Although many mission-driven companies have roots in social and environmental activism, they have outgrown these beginnings to become an influential commercial presence. The drivers behind this movement provide clear notice that mission-driven companies will become even more important in local and national economies.
The first driver creating opportunities for mission-driven companies is conscious consumerism. For an increasing number of consumers, buying decisions don't simply reflect personal needs and aspirations. For these individuals, purchases also reflect the attributes of the selling company in ways that may have nothing to do with the product or its performance. Products from Equal Exchange, a company that guarantees good wages and working conditions in coffee-growing areas where it buys beans, may be indistinguishable from conventional coffees in flavor. But consumers see their purchases from Equal Exchange as a way to improve conditions in developing countries.

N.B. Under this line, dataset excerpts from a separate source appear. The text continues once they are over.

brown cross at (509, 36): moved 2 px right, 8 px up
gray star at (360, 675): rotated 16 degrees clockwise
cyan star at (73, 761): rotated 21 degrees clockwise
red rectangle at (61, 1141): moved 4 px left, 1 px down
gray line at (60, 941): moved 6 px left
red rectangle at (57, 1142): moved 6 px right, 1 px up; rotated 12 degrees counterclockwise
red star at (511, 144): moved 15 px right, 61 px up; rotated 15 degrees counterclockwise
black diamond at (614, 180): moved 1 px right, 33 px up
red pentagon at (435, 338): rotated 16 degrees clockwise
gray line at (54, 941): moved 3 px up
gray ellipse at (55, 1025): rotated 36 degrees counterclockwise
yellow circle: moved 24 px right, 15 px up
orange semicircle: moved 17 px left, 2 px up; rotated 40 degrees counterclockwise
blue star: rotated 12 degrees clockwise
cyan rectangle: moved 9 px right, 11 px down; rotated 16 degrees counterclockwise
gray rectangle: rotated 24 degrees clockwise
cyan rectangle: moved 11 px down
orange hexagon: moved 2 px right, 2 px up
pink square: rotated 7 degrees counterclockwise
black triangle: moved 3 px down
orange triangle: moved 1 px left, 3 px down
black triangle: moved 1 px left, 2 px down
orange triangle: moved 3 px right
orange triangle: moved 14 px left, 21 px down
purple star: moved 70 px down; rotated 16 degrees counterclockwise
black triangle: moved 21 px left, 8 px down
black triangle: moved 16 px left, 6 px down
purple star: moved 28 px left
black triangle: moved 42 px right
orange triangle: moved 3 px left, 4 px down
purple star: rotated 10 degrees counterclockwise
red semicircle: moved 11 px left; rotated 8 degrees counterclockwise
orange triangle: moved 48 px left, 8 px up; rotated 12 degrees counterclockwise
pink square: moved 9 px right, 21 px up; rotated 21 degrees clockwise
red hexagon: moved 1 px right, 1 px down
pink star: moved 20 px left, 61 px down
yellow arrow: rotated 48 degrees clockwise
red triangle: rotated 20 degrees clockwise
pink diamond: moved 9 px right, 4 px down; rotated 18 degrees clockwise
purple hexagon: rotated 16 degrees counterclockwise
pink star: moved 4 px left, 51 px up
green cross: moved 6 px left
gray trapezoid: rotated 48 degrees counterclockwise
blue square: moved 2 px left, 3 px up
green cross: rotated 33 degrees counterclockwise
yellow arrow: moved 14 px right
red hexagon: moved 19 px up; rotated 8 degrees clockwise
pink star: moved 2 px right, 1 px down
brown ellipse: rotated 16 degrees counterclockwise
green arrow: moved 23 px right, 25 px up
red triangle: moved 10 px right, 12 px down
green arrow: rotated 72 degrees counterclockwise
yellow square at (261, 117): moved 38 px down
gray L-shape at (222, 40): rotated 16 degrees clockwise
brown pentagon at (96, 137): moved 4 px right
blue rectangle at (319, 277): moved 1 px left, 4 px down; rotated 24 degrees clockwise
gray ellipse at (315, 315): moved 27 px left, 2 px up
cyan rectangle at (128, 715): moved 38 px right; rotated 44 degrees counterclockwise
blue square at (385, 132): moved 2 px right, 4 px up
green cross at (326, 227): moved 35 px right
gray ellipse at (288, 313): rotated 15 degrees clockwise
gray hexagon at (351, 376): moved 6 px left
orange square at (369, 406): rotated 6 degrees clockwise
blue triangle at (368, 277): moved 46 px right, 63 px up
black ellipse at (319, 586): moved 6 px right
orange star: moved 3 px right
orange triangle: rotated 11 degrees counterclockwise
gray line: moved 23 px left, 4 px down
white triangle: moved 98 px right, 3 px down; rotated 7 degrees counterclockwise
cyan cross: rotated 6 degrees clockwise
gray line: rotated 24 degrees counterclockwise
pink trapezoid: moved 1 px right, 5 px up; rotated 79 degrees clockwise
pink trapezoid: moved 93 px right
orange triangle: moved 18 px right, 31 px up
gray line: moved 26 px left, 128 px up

Opportunities also flow from the transparency movement. Consumers have never had access to as much information about companies as they do today. A wealth of information appears in the news media, spotlighting companies' social and environmental behavior when it is praiseworthy-or blameworthy. More specifics are on the packages, where certification marks reassure consumers about the ingredients and supply chain of many products. And company details are on the Internet, where sites such as Green America's (formerly Co-Op America's) Responsible Shopper program and Good Guide provide details on hundreds of well-known companies and products. Transparency creates opportunities for mission-driven companies by drawing attention to issues where they benefit from comparisons with their conventional counterparts.
The final driver is the consumption economy. Many consumers worry about their consumption patterns, which are reflected in trends running from increased obesity to the use of shopping carts in department stores. Consumers' sense that they do not have control over their own consumption habits may be one reason that levels of happiness have not increased along with the GDP in most countries. And the social and environmental fallout from this economy is severe, especially in the developing world. Many consumers prefer to purchase from companies that do not compound these problems or that make a proven contribution to their solution.
All these factors direct consumer attention to mission-driven companies. And when consumers care about the broader attributes of companies, social and environmental performance becomes a vital competitive asset.
Different by Design: Social and Environmental Differentiation
In the marketplace for enlightened consumers, innovative social and environmental practices that confer authenticity on the company and supply chain practices that break new ground in reducing social and environmental footprints are the keys to success. And this distinctiveness goes above and beyond the types of goods and services sold. That is, the differentiation pursued by mission-driven companies depends less on the product or service itself than on the social and environmental practices and policies of the company. And this form of differentiation erects a barrier to imitation by larger companies, where entrenched constituencies can view social and environmental initiatives as an additional burden or costly distraction.